銅像
銅像(どうぞう)とは、神仏、人、動物などを模して銅で作られた像、および彫刻のことである。
製法
銅像の代表的な製法は、鋳造法である。材料は主に青銅(ブロンズ)が用いられる。ここでは例として大仏の鋳造法(砂型鋳造法)について説明する。
- まず木や石、粘土などで型となる像を作り、乾燥させた後に雲母の粉を塗布する。
- その上から再び粘土を重ね、再び乾燥させる。
- 重ねた粘土を切り分けて剥がし、原型となる像の表面を5~6cm削る。このときに出来た隙間に銅が流し込まれる。
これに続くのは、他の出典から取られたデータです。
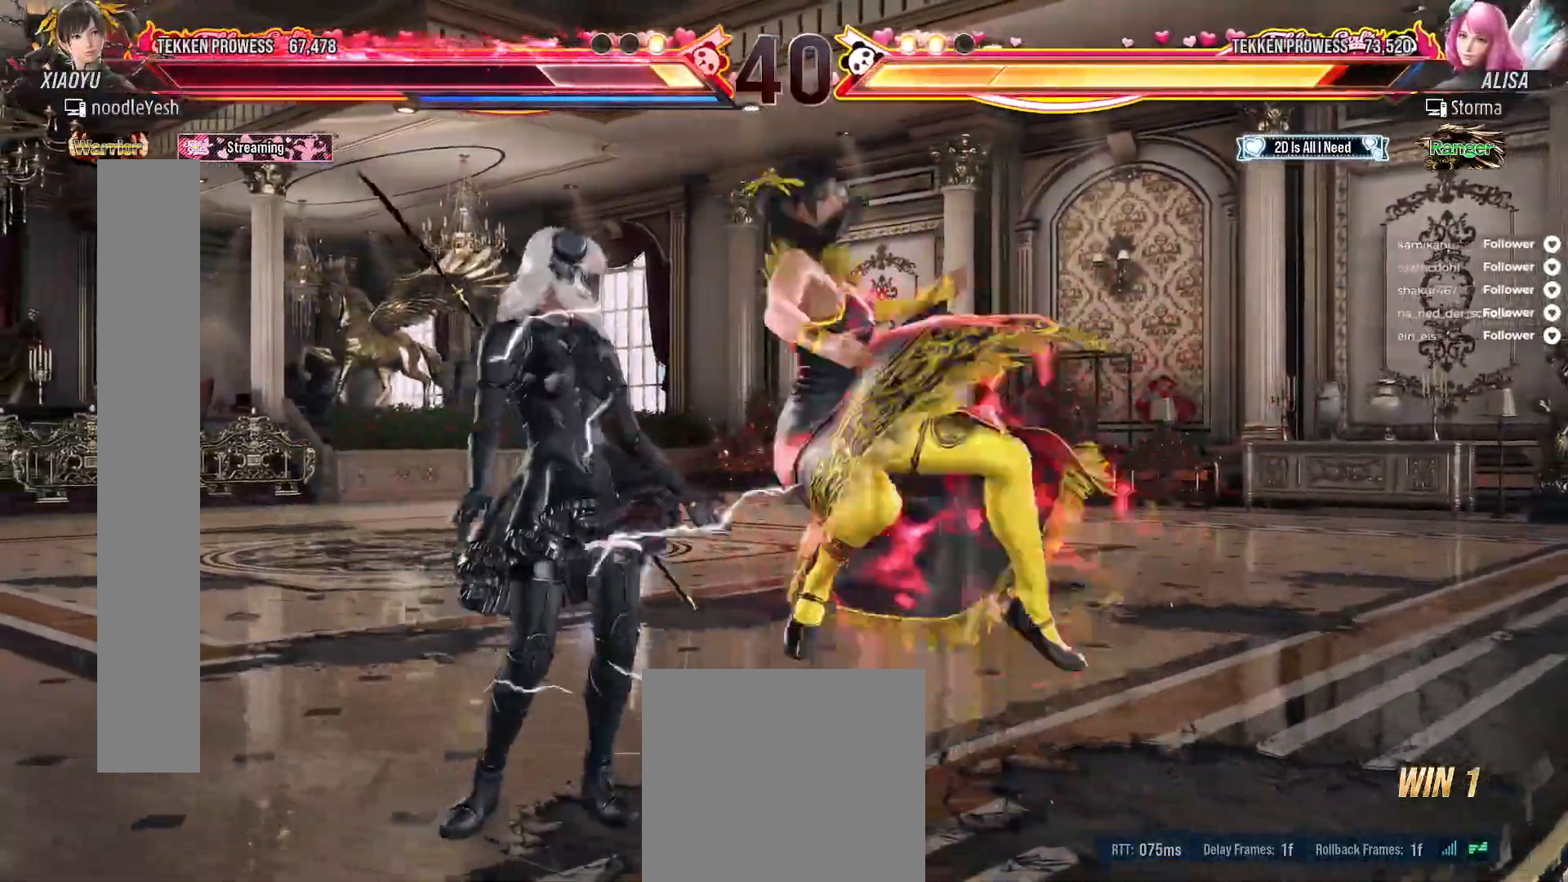
{"buttons": ["DPAD_RIGHT"], "right_stick": "center", "events": [[33, "A", "down"], [133, "A", "up"], [300, "DPAD_RIGHT", "down"], [367, "DPAD_RIGHT", "up"], [450, "DPAD_RIGHT", "down"]]}
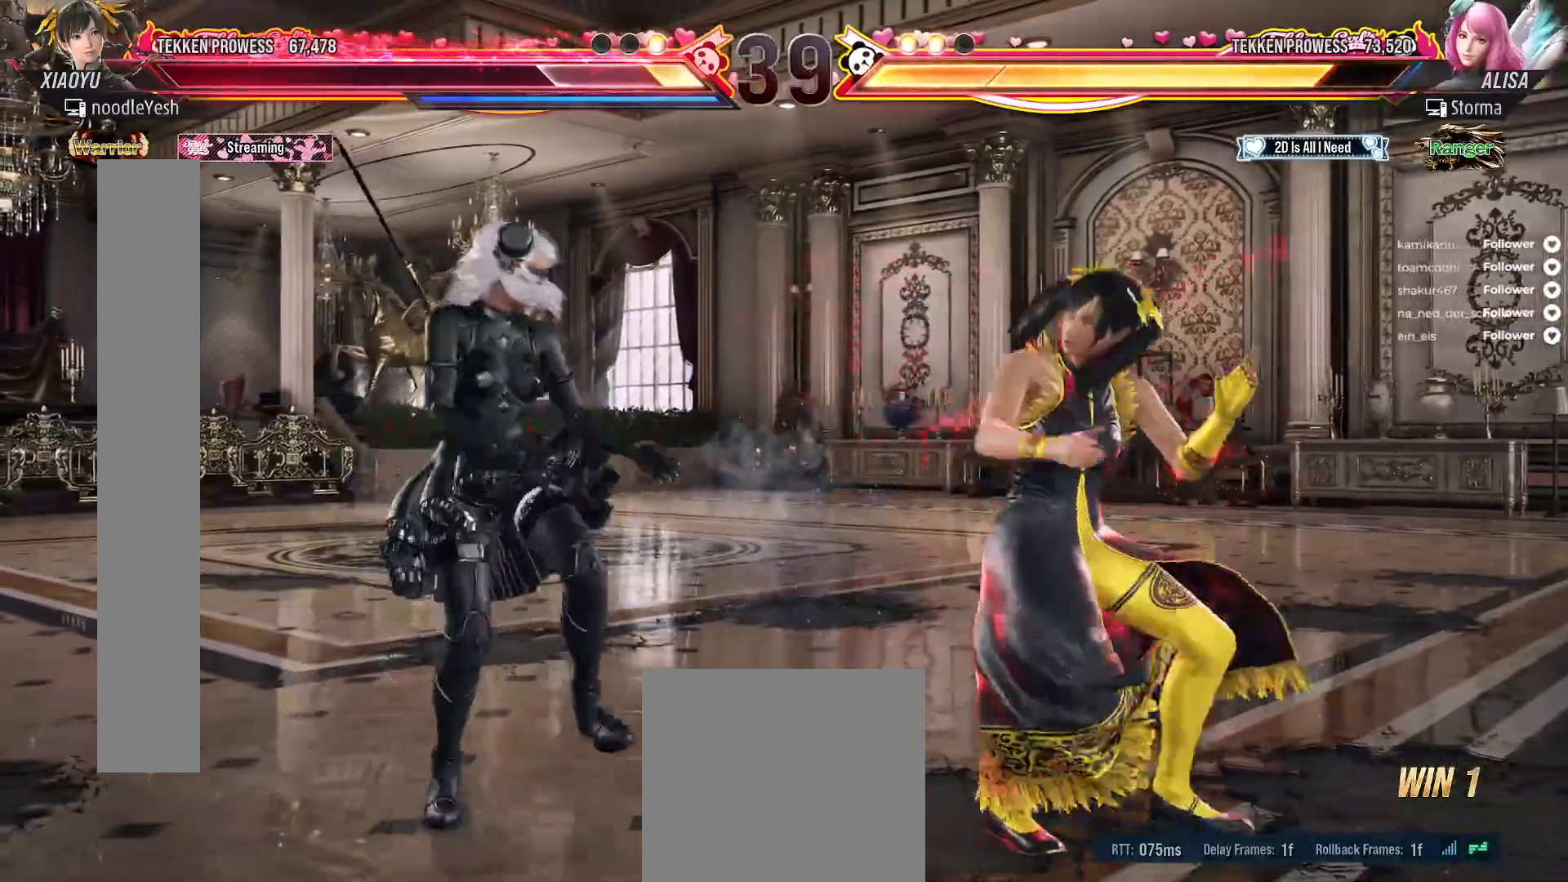
{"buttons": [], "right_stick": "center", "events": [[17, "DPAD_RIGHT", "up"], [100, "DPAD_RIGHT", "down"], [167, "DPAD_RIGHT", "up"], [233, "DPAD_RIGHT", "down"], [300, "DPAD_RIGHT", "up"], [400, "DPAD_LEFT", "down"], [483, "DPAD_LEFT", "up"]]}
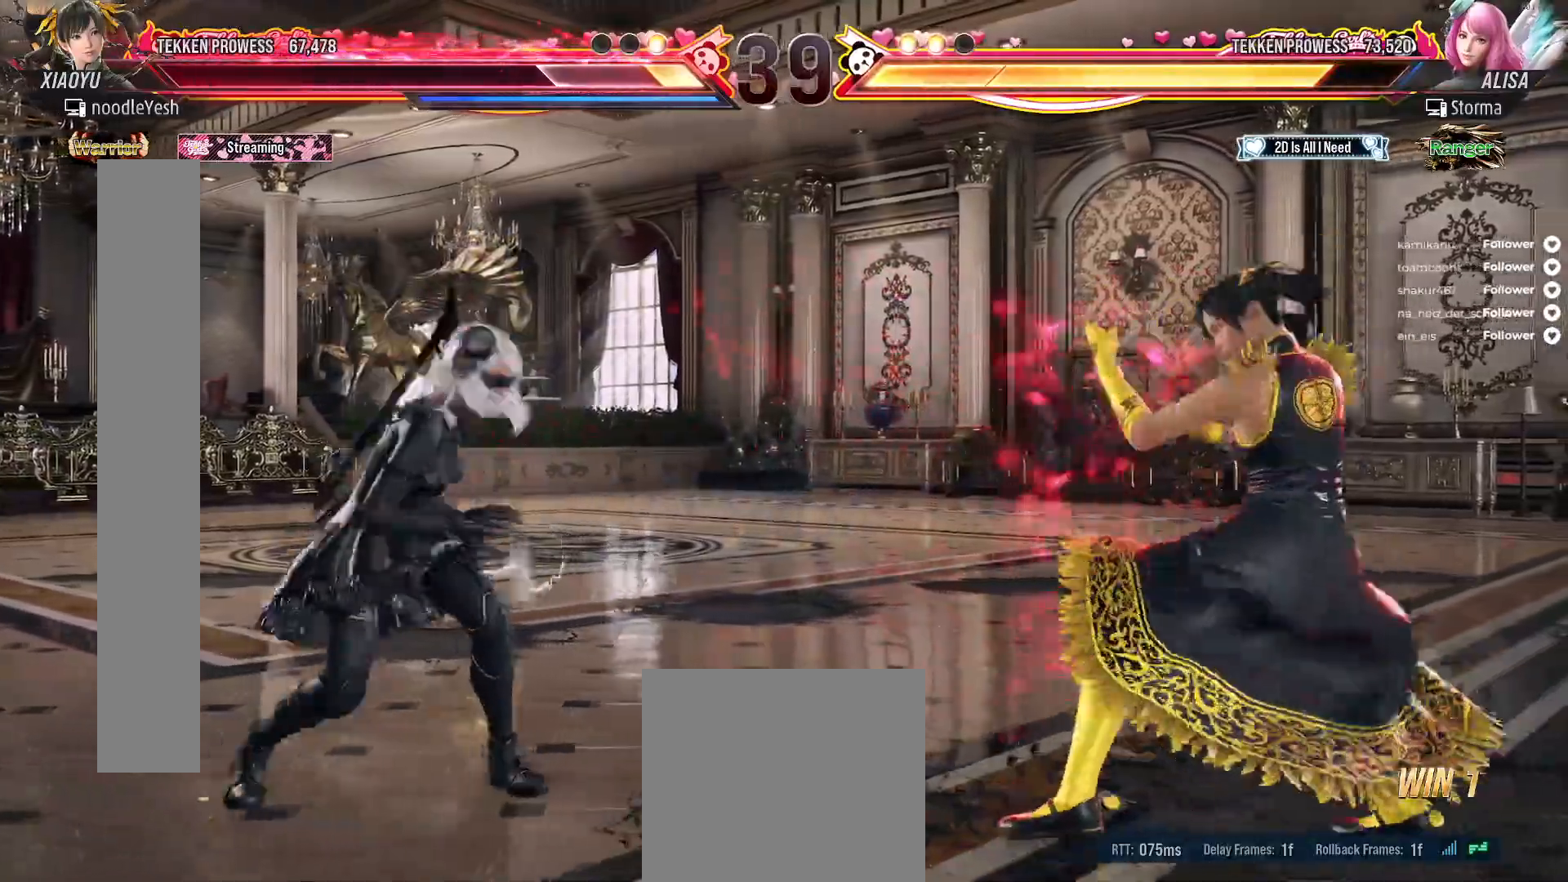
{"buttons": [], "right_stick": "center", "events": [[50, "DPAD_LEFT", "down"], [117, "DPAD_LEFT", "up"], [150, "DPAD_RIGHT", "down"], [250, "L2", "down"], [383, "L2", "up"], [417, "DPAD_RIGHT", "up"]]}
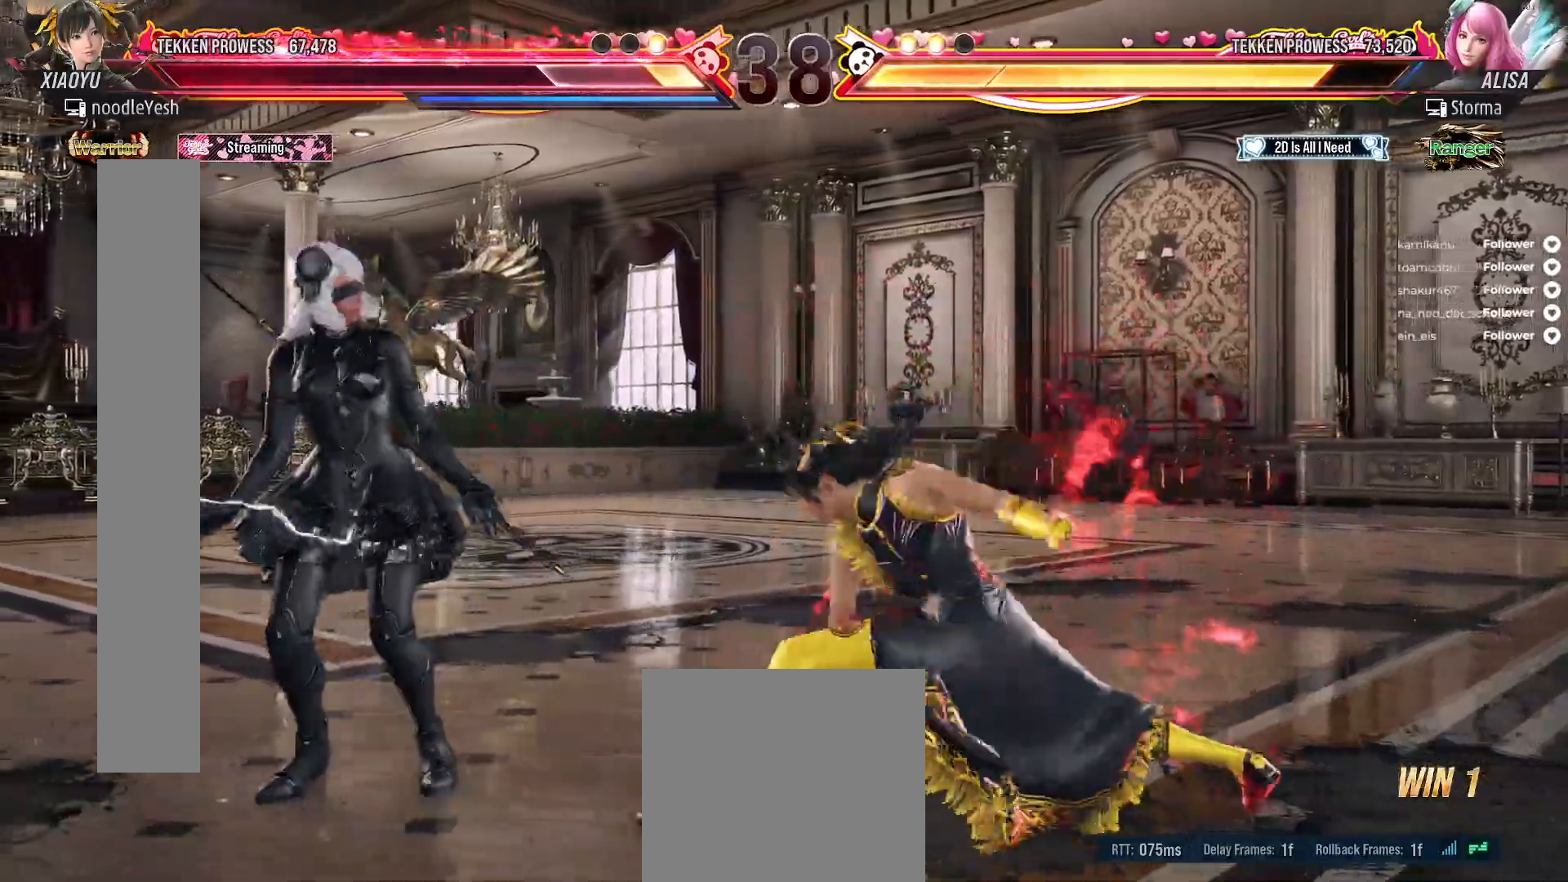
{"buttons": ["DPAD_RIGHT"], "right_stick": "center", "events": [[317, "DPAD_RIGHT", "down"], [417, "DPAD_RIGHT", "up"], [500, "DPAD_RIGHT", "down"]]}
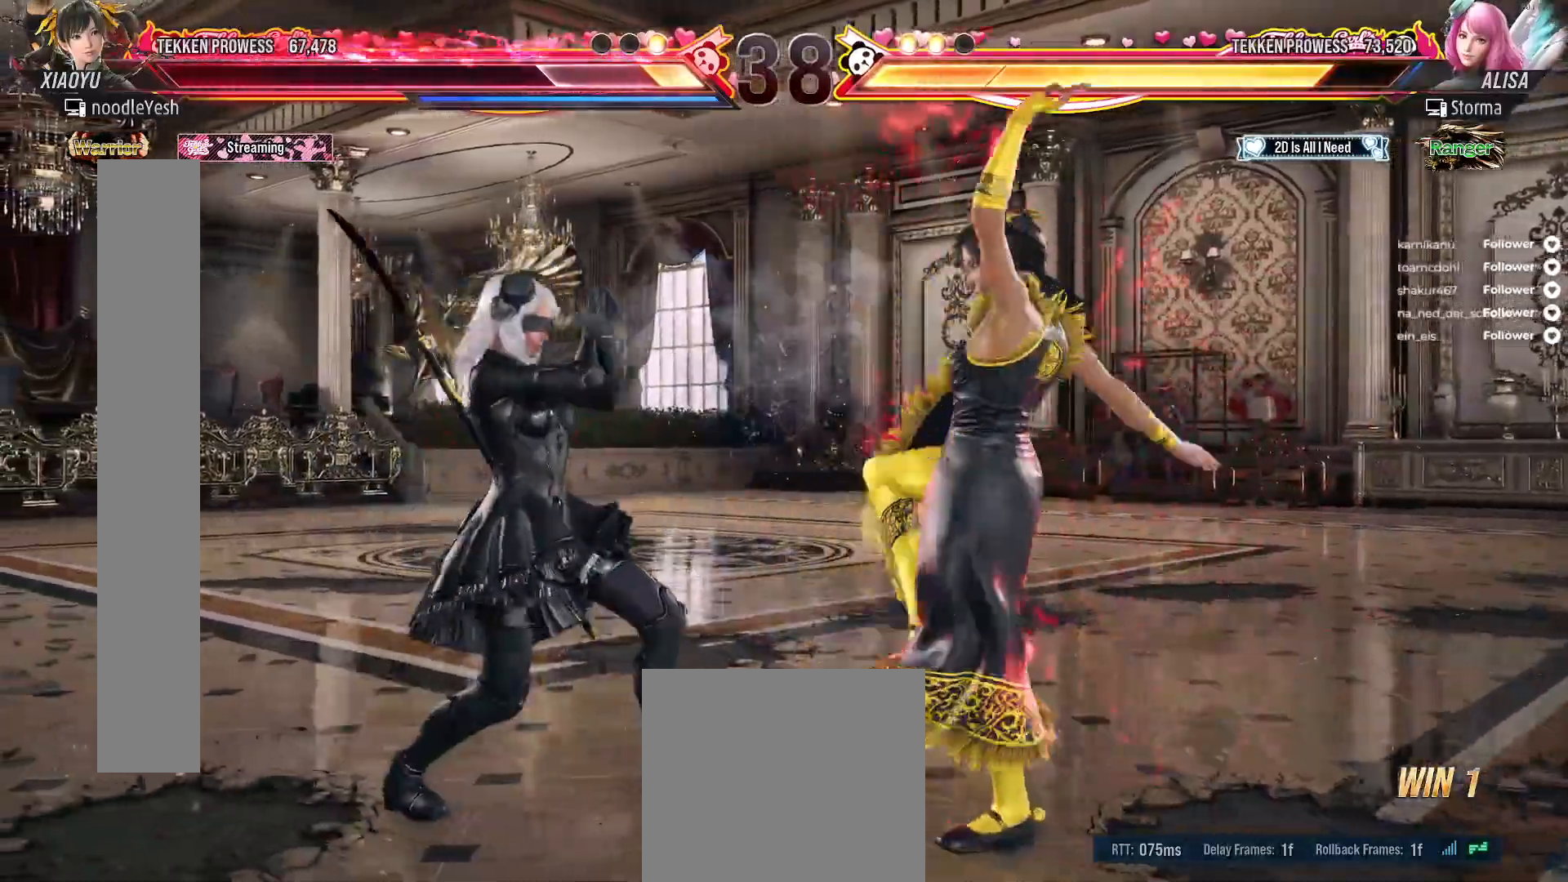
{"buttons": ["DPAD_RIGHT"], "right_stick": "center", "events": [[67, "DPAD_RIGHT", "up"], [133, "DPAD_RIGHT", "down"], [217, "DPAD_RIGHT", "up"], [250, "DPAD_RIGHT", "down"]]}
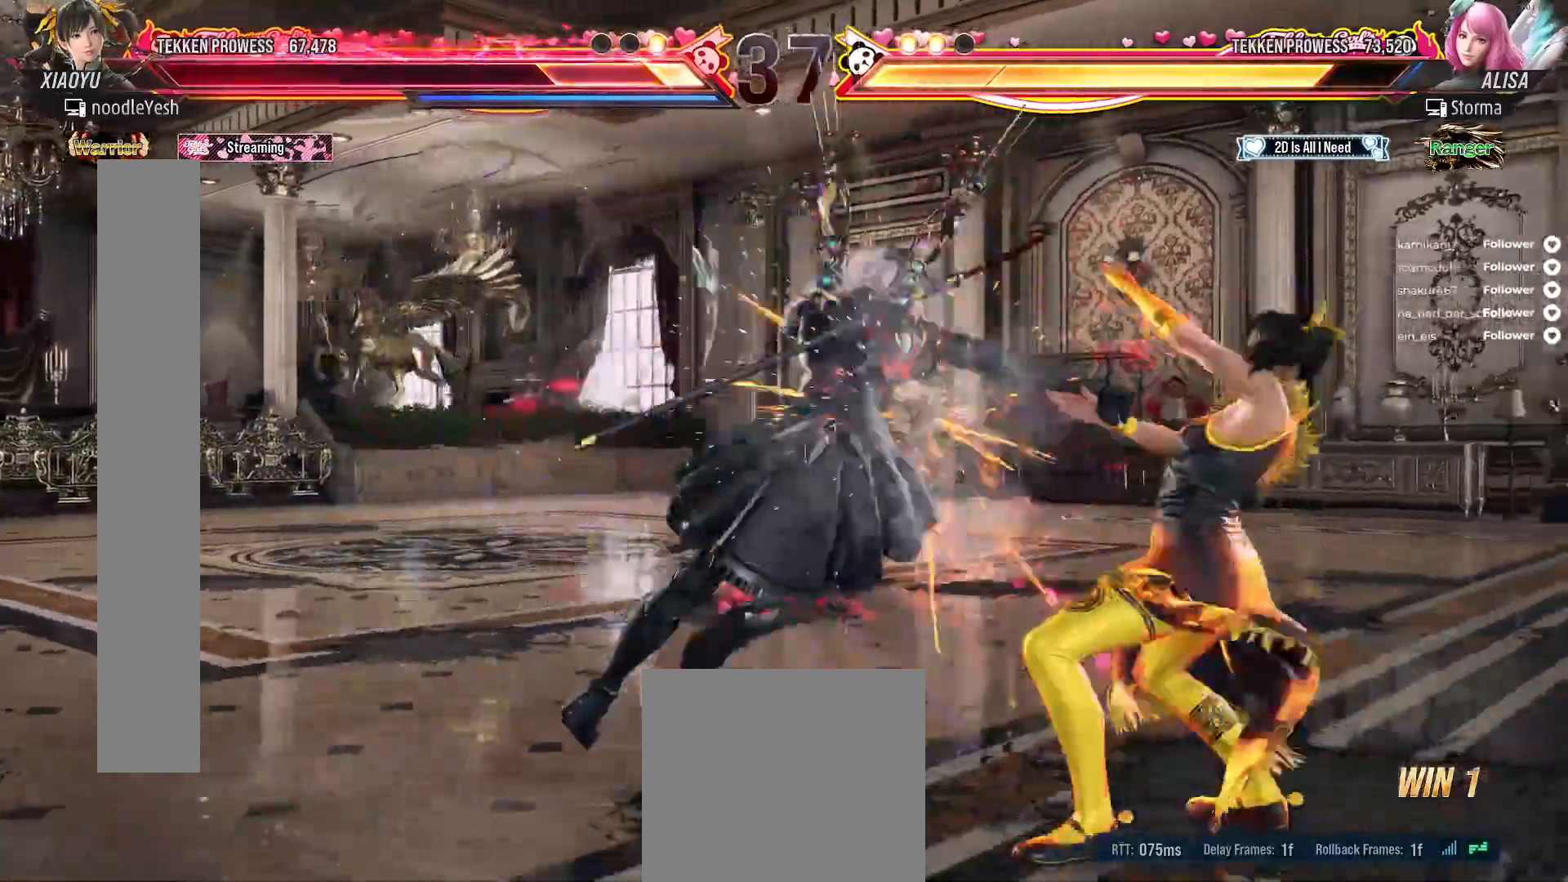
{"buttons": ["DPAD_RIGHT"], "right_stick": "center", "events": []}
- 下から順に切り分けた粘土を戻し、戻した部分を盛り土で固める。外からは原型が徐々に土に埋まるように見える。
- 隙間に溶けた銅を流し込み、冷えて固まったら再び切り分けた粘土を重ねて土で固める。
- 上記の手順をすべての像が土の中に埋まった状態になるまで繰り返す。
- 土と表面の粘土を取り除き、表面を磨いたりして成形したら完成。仏像の場合は、さらに鍍金して金銅像(金銅仏)とすることが多い。
それ以外にも吸引鋳造法やガス型鋳造法などがある。
『日本の銅像完全名鑑』にも、計画の段階からの造り方の図解、値段の目安、取材協力した「株式会社竹中銅器」「株式会社梶原製作所」などが書かれている。[1]
歴史
銅像の歴史は古く、現存する世界最古の銅像はエジプト考古学博物館(カイロ博物館)所蔵のエジプト第6王朝ペピ1世の像。およそ4000年以上前のものと推測されている(金属製の像としても最古)。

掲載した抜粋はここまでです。